A Tomb of One's Own

A course that explains how to celebrate and dispose of a dead loved one at home seems creepy. And then interesting. And then as natural as death itself.

I'm painting a coffin in the sunshine on the deck of a Sonoma County home that overlooks a gorgeous meadow, and the only really strange thing is that it's not creepy. Five other painters and I have paid a few hundred dollars apiece to learn how to clean, celebrate, and dispose of dead friends and relatives in a weekend workshop titled: "Midwifing Life's Final Passage, Level 1."

Our leader is a charismatic, statuesque woman with short, gray hair named Jerri Lyons, whose background in massage therapy and Costco marketing has uniquely prepared her to be an advocate for and paid consultant to people who want to handle their dead without the assistance of the professional funeral industry. There is, in fact, no law requiring such professional assistance, though disposing of the body is tricky, unless you happen to have your own designated cemetery. So my mission here is to find out why anyone in her right mind would want to host a dead loved one in the living room for a few days, and how to accomplish such a thing.

The mission starts with a Friday evening advance through the combat traffic zone that is Highway 101 north through Marin and into Sonoma County. Eventually, I make my way down a winding road that leads to Calistoga, and the Temple of Radiance, home to our weekend retreat. As it turns out, the Temple is a very nice but unremarkable suburban home on the edge of Santa Rosa; Jerri's borrowed it from a friend to conduct our workshop. An unrelated sign advertising the Petrified Forest stands not far from the driveway entrance.

While the other participants trickle in, all commenting on the traffic, and Jerri turns her attention to the minor chaos attendant to unloading supplies and parking more cars than logically fit in the Temple of Radiance's driveway, I wander through the open living room, where chairs and notebooks have been set out for us.

Off to one side of the room are tables that display pictures of dead people who are lying in decorated boxes and tips on funerals and Jerri's nonprofit organization, Final Passages. It's clear that this is her traveling trade-show booth; there are books and CDs and informational packets for sale. Another end of the room is devoted to a slide projector and screen.

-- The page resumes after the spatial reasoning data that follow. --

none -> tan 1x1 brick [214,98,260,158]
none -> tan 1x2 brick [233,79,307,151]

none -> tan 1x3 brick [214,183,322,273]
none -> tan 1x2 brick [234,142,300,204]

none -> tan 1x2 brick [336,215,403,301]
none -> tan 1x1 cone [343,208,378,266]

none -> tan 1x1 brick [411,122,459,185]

In the kitchen, Mark Hill, Jerri's husband and assistant, is helping set things up. When he's not assisting Jerri with a home funeral, Mark repairs appliances and computers. A gentle and soft-spoken man, Mark shares with me that he has a background in paranormal activity and used to work with police in Southern California, looking for missing persons. Shortly after he met Jerri, he tells me, they went to a hospital where her friend's Aunt Mildred was dying. Apparently, he explains, Mildred died only a few moments after they walked in, and Mark suddenly felt her presence inside him, wanting to get out of the hospital. Mark walked to a tree outside, where he felt Mildred's spirit leave him and shoot up toward the sky. He went back into the hospital room and told Jerri that Aunt Mildred was gone. That was their second date.

Not really sure what to say, I mutter something about the weather in Southern California and meander back to the trade show spread to resume small talk about the traffic. Erin Murphy, another weekend participant and a meat cutter from Rohnert Park whose long, straight brown hair makes her look much too young to be a grandmother, remarks that it takes nothing more than a farmer painting a fence to knot the roads up around here.


Over dinner, we (there are six participants, along with Jerri, Mark, and Jerri's sister Donna, who also is helping out for the weekend) settle in to learn more about the home funeral movement.

It's impossible to be in the orbit of Jerri Lyons -- who was born Jerry, and changed her name to Jill and Jillora before finally settling on Jerri because of its more favorable numerology reading -- and be unaware that she came of age in Northern California in the late 1960s. She left San Francisco State University during its historically turbulent years, when students went on strike and clashed with police daily over civil rights and the war in Vietnam. As an adult, Jerri lived in a commune in Oregon, where she raised a daughter and ran a restaurant, before eventually making her way back to California.

Jerri and Mark share a home in Sebastopol, between Santa Rosa and the Sonoma County coastline. Now a grandmother, she is an ordained minister in the Universal Life Church, an institution best known for its quickie ordinations that allow friends to conduct wedding ceremonies, and that also come in handy for guiding people through a funeral. She also turns to spirit beings, angels, and other entities for assistance.

As with most of her previous career paths, Jerri didn't really plan to go into the home funeral business; the road just sort of manifested itself in front of her.

In 1994, Jerri's friend Carolyn died unexpectedly. A nurse, Carolyn worked at a healing arts center with Jerri, who had trained in Reiki and Trager massage after being injured on the job working in marketing at a Costco discount superstore. As it turned out, years earlier, Carolyn had penned instructions in the event of her death, noting that she did not want to go to a funeral home. Instead, Carolyn wanted her closest friends to take care of her body, host a celebration in her honor, and then have her cremated.